Whether home gardener, farmer, consumer, scientist or policy decision-maker, this straight-forward book is a must read, for it proves the old adage: that plain common sense is extremely rare."
"While much has been written about the impact of climate change on agriculture, Phil and Freya Mulvey explore a little discussed ‘uncomfortable truth’ in “Ground Breaking: Soil Security and Climate Change”.
They make a compelling argument that the clearing of large areas of woodland to create bare farming fields, directly drives local climate changes, disrupting the “small water cycle”. This lesser known climatic process recirculates and re-uses moisture, driving much of the effective precipitation in inland Australia. Maps of rainfall decline, bisected by the WA “bunny fence” is shown as evidence of this theory. In at least the short term, these impacts are said to be more significant than rises in temperature related to increases in atmospheric carbon.

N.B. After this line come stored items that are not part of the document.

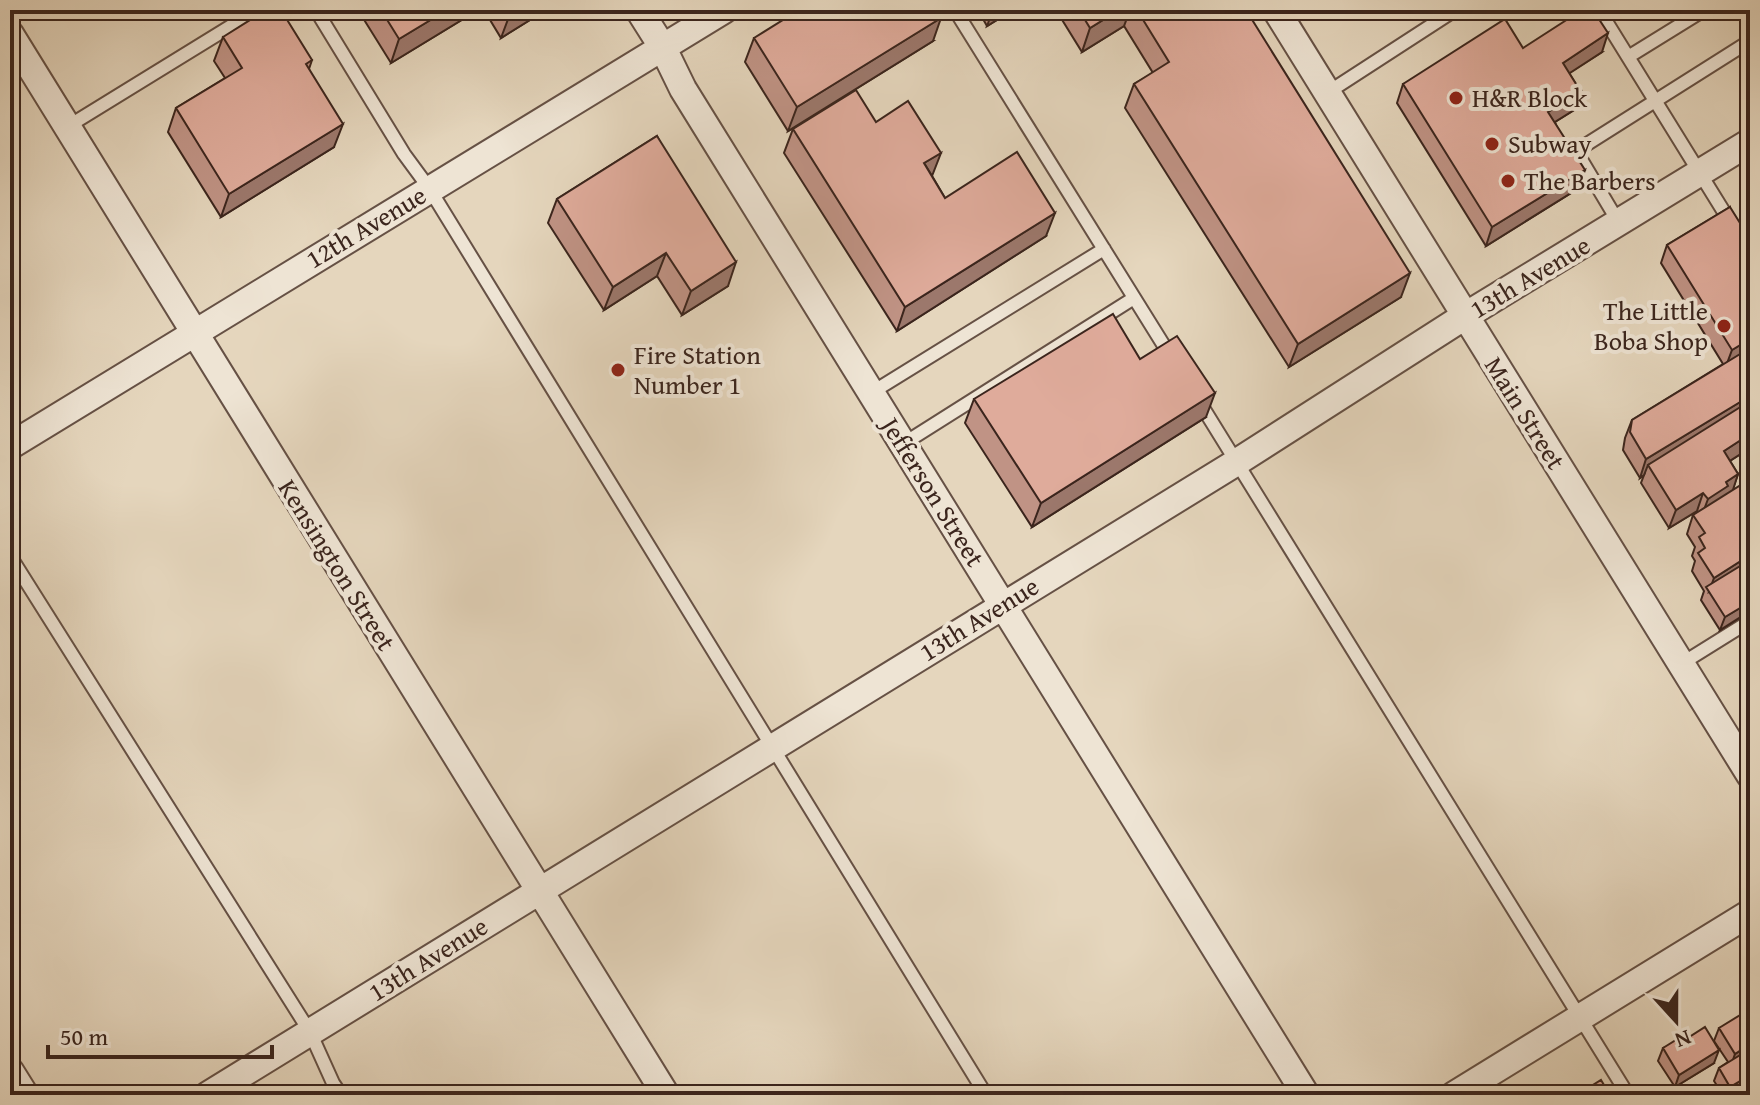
<svg xmlns="http://www.w3.org/2000/svg" width="1760" height="1105" font-family="'Gentium Book Plus',serif">
	<rect width="100%" height="100%" fill="#e5d6bd"/>
	<filter id="stains"><feTurbulence type="fractalNoise" baseFrequency=".0025" numOctaves="4"/><feColorMatrix values="0 0 0 0 .2 0 0 0 0 .09 0 0 0 0 .02 0 0 0 .5 -.17"/></filter>
	<radialGradient id="worn" r=".72"><stop offset=".6" stop-color="#630" stop-opacity="0"/><stop offset="1" stop-color="#630" stop-opacity=".3"/></radialGradient>
	<g fill="none" stroke-linecap="round" stroke-linejoin="round">
		<defs>
			<path id="service" d="M316,10L404,154L429,188L986,1095
				M955,10L1171,357
				M1599,10L1732,225
				M1628,57L1704,10
				M1327,93L1455,10
				M67,127L257,10
				M1619,223L1576,151L1750,41
				M871,393L1104,249
				M1200,403L1628,1095
				M903,444L1134,298
				M10,556L310,1032L333,1083L341,1095
				M1681,664L1750,621"/>
			<path id="minor" d="M639,10L663,48L683,89L1306,1095
				M1276,10L1750,775
				M10,34L666,1095
				M10,446L724,10
				M10,1071L25,1095
				M208,1095L1237,462L1465,316L1750,142
				M1454,1095L1750,913"/>
		</defs>
		<use href="#service" stroke="#665145" stroke-width="16"/>
		<use href="#minor" stroke="#665145" stroke-width="30"/>
		<use href="#service" stroke="#eee4d4" stroke-width="12"/>
		<use href="#minor" stroke="#eee4d4" stroke-width="26"/>
	</g>
	<path fill="#c09385" stroke="#3b251d" stroke-width="2" d="M358,10H478L391,63Z
		M484,10H546L501,38Z
		M978,10H1013L987,26Z
		M1056,10H1246L1401,297L1289,367L1125,108L1134,84L1153,73L1124,26L1082,52Z
		M223,37L312,60L309,69L334,147L221,217L168,132L176,108L225,78L214,61Z
		M754,38L933,41L788,131L745,62Z
		M1523,48L1602,52L1569,73L1581,92L1574,110L1555,122L1579,188L1486,246L1397,103L1403,84Z
		M876,122L932,176L945,198L1046,236L897,331L784,153L793,129Z
		M657,136L728,286L682,315L657,276L604,310L548,223L557,199Z
		M1750,191V220L1743,209Z
		M1730,207L1750,448L1730,461L1738,474L1732,491L1750,611L1720,630L1701,600L1704,591L1692,571L1695,561L1692,556L1695,547L1687,534L1693,515L1698,513L1697,511L1669,528L1641,483L1644,475L1640,478L1623,450L1625,438L1632,420L1723,364L1661,263L1667,245Z
		M1140,359L1206,417L1032,527L965,423L974,399Z
		M1750,622V644L1745,636Z
		M1750,1020V1085L1733,1095H1723L1714,1081L1719,1068L1728,1062L1714,1041L1719,1028Z
		M1686,1039L1714,1063L1675,1087L1658,1061L1663,1048Z"/>
	<path fill="#9c786c" stroke="#3b251d" stroke-width="2" d="M447,10H478L391,63L399,39Z
		M516,10H546L501,38L510,14Z
		M993,10H1013L987,26Z
		M1119,10H1130L1124,26L1082,52L1090,28Z
		M941,18L933,41L788,131L797,107Z
		M1608,33L1602,52L1556,82L1563,63Z
		M1581,92L1574,110L1542,130L1548,112Z
		M343,124L334,147L221,217L229,194Z
		M941,153L932,176L924,163Z
		M1585,170L1579,188L1486,246L1492,227Z
		M1055,213L1046,236L897,331L905,307Z
		M666,253L657,276L604,310L613,287Z
		M736,262L728,286L682,315L691,291Z
		M1410,273L1401,297L1289,367L1298,344Z
		M1750,339V354L1725,369L1732,350Z
		M1215,393L1206,417L1032,527L1041,503Z
		M1750,396V411L1648,465L1644,475L1640,478L1646,459Z
		M1750,434V448L1717,469L1724,451Z
		M1738,474L1732,493L1701,518L1708,499L1726,482Z
		M1703,493L1697,511L1669,528L1676,510Z
		M1750,555V570L1709,592L1714,578Z
		M1750,602V611L1720,630L1725,617Z
		M1750,1044V1054L1731,1066L1735,1054Z
		M1719,1050L1714,1063L1675,1087L1679,1075Z
		M1750,1075V1085L1733,1095H1727L1730,1087Z"/>
	<path fill="#dfab9b" stroke="#3b251d" stroke-width="2" d="M266,10H281L312,60L306,64L343,124L229,194L176,108L242,68L223,37Z
		M381,10H447L399,39Z
		M799,10H937L941,18L797,107L754,38Z
		M1079,10H1119L1090,28Z
		M1137,10H1246L1410,273L1298,344L1134,84L1169,62Z
		M1582,10H1593L1608,33L1563,63L1581,92L1548,112L1585,170L1492,227L1403,84L1505,19L1523,48Z
		M856,90L876,122L908,101L941,153L924,163L945,198L1017,152L1055,213L905,307L793,129Z
		M657,136L736,262L691,291L666,253L613,287L557,199Z
		M1730,207L1750,239V339L1732,350L1667,245Z
		M1113,314L1140,359L1177,336L1215,393L1041,503L974,399Z
		M1750,348V396L1646,459L1630,432L1632,420Z
		M1750,401V434L1724,451L1738,474L1726,482L1728,486L1708,499L1703,493L1676,510L1648,465Z
		M1744,483L1750,493V555L1714,578L1698,553L1705,548L1699,537L1705,533L1693,515Z
		M1750,560V602L1725,617L1706,587Z
		M1745,1012L1750,1020V1044L1735,1054L1719,1028Z
		M1705,1027L1719,1050L1679,1075L1663,1048L1684,1035L1686,1039Z
		M1750,1049V1075L1730,1087L1719,1068Z
		M1601,1080L1610,1095H1577Z"/>
	<g fill="#8f2418" stroke="#eee4d4" stroke-width="3">
		<circle cx="1456" cy="98" r="8"/>
		<circle cx="1492" cy="144" r="8"/>
		<circle cx="1508" cy="181" r="8"/>
		<circle cx="1724" cy="326" r="8"/>
		<circle cx="618" cy="370" r="8"/>
	</g>
	<g text-anchor="middle" stroke-width="8" stroke-linejoin="round" paint-order="stroke">
		<g font-size="26" fill="#3b251d" stroke="#eee4d4" text-anchor="start">
			<text x="1472" y="107">H&amp;R Block</text>
			<text x="1508" y="153">Subway</text>
			<text x="1524" y="190">The Barbers</text>
			<text x="1708" y="320" text-anchor="end">The Little<tspan x="1708" dy="30">Boba Shop</tspan></text>
			<text x="634" y="364">Fire Station<tspan x="634" dy="30">Number 1</tspan></text>
		</g>
		<g font-size="26" fill="#3b251d" stroke="#eee4d4">
			<text transform="translate(366 227) rotate(-31)" y="9">12th Avenue</text>
			<text transform="translate(1530 277) rotate(-31)" y="9">13th Avenue</text>
			<text transform="translate(1525 413) rotate(58)" y="9">Main Street</text>
			<text transform="translate(933 492) rotate(58)" y="9">Jefferson Street</text>
			<text transform="translate(337 565) rotate(58)" y="9">Kensington Street</text>
			<text transform="translate(979 619) rotate(-32)" y="9">13th Avenue</text>
			<text transform="translate(428 959) rotate(-32)" y="9">13th Avenue</text>
		</g>
	</g>
	<rect width="1760" height="1105" fill="none" stroke="#e5d6bd" stroke-width="40"/>
	<rect x="12" y="12" width="1736" height="1081" fill="none" stroke="#3b251d" stroke-width="4"/>
	<rect x="20" y="20" width="1720" height="1065" fill="none" stroke="#3b251d" stroke-width="2"/>
	<g transform="translate(1676 1021) rotate(159)" stroke="#eee4d4" stroke-width="6" paint-order="stroke">
	<path d="M0-6L14 30L0 20L-14 30Z" fill="#3b251d"/>
	<text y="-12" font-size="22" font-weight="bold" text-anchor="middle" fill="#3b251d">N</text>
	</g>
	<path d="M48 1045v12h224v-12" fill="none" stroke="#3b251d" stroke-width="4"/>
	<text x="60" y="1045" font-size="24" fill="#3b251d" stroke="#eee4d4" stroke-width="6" paint-order="stroke">50 m</text>
	<rect width="100%" height="100%" filter="url(#stains)"/>
	<rect width="100%" height="100%" fill="url(#worn)"/>
</svg>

Phil and Freya are not however arguing for an abandonment of agriculture. They site examples of farmer who have adopted various ‘regenerative farming approaches' to boost soil health and ‘soil security’. Their theory is that greater stored carbon will be the very foundation of a more hydrated landscape that can restore the Small Water Cycles. While there is extensive discussion around the state and federal legislative actions that can support this, including recognising soil in the EPBC act, many suggestions seem doomed to be lost in federal/state arguments, and resistance from farming lobbies sensitive to any impost on private property rights. While the need to clear vast areas of land to feed the worlds (soon to be) 10 billion people is a kind of “uncomfortable truth”, there are now hopes of market solutions.
The Glasgow conference agreed rules to link global carbon markets, and reward environmental co-benefits. Financial drivers, including costing Natural Capital, should greatly incentivise farmers toward regenerative processes. Maybe we will hardly be able to see the WA “bunny fence” by 2050."
"Not a difficult message but one that needs persistent reinforcing.
Clearly articulated - soil is the foundation for life... and Anthropogenic climate change is the scourge of our society - the authors present readers with excellent illustrations together with clear and present challenges! The author(s) wrap up the text by calling on decision makers, policy advisers, government and others to develop Local, Regional and National Regenerative Landscape Plans - and to value our Natural Capital.
Overall, an excellent read. Highly suitable for all Australians!"